Une main se referma sur mon poignet, une invitation à me montrer plus intrusive encore, Anna était en manque. Enfin ou déjà, j’investis le vagin lubrifié à souhait, un long soupir salua la pénétration. On resta un instant sans bouger, son souffle court dans ma bouche renvoyait une haleine chargée. Malgré mon désir de goûter une autre saveur, j’acceptai de jouer selon ses règles.

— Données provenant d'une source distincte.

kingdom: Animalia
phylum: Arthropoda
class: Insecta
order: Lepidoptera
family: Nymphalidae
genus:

Anna entama un mouvement de va-et-vient, se servant de mes doigts comme d’un jouet intime, elle voulait se masturber sur ma main. Dans ses yeux brillait le besoin d’évacuer un trop-plein de frustration, l’envie d’un plaisir primaire presque animal, on ferait l’amour ensuite. Ça me convenait, je dénichai le clitoris dans sa gangue pour le titiller du pouce.


Vite, bien trop vite, sa bouche s’arrondit, ses yeux se révulsèrent, j’assistai béate à la montée de son plaisir. Pressée d’en finir, elle accéléra encore le mouvement, le clapotis de mes doigts dans son antre résonna dans la chambre. Anna expulsa une longue plainte à peine audible, son vagin se contracta. La belle stoppa le va-et-vient, mais conserva mes phalanges en elle jusqu’à reprendre son souffle. Ce plaisir pris sur le vif la rendait plus désirable encore.